Extracted page text data:
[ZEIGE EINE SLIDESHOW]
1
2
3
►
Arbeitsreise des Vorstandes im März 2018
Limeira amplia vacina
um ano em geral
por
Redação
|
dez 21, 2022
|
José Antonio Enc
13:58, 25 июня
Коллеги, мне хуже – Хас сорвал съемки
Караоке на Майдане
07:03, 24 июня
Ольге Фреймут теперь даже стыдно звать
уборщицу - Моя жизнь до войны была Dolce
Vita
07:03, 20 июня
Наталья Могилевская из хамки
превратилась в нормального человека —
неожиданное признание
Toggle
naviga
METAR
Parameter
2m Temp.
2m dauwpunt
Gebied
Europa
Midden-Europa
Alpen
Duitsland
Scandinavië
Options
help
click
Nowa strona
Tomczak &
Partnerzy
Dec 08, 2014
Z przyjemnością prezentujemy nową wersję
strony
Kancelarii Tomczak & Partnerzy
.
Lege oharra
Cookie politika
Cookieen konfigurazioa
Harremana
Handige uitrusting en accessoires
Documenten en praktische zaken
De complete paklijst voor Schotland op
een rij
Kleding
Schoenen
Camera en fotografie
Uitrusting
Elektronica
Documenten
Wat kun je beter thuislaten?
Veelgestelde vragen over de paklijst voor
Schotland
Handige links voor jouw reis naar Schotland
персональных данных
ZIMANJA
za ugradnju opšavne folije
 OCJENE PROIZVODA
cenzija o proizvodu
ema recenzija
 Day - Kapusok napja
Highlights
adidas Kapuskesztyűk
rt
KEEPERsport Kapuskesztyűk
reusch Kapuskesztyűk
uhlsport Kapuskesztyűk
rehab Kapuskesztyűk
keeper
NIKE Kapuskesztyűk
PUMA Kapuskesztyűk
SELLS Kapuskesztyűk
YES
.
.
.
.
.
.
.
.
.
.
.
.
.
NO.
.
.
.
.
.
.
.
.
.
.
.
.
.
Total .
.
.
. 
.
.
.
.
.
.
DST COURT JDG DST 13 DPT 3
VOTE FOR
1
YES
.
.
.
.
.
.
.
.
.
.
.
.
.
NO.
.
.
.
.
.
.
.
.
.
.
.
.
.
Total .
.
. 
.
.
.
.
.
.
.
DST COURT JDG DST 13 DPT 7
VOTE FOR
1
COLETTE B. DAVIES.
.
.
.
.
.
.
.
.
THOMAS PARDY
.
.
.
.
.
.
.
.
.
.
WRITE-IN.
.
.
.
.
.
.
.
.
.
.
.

▶ [What is being asked] Every line above carrying the word "COURT" needs to be shown.

▶ [Exercise solution]
DST COURT JDG DST 13 DPT 3
DST COURT JDG DST 13 DPT 7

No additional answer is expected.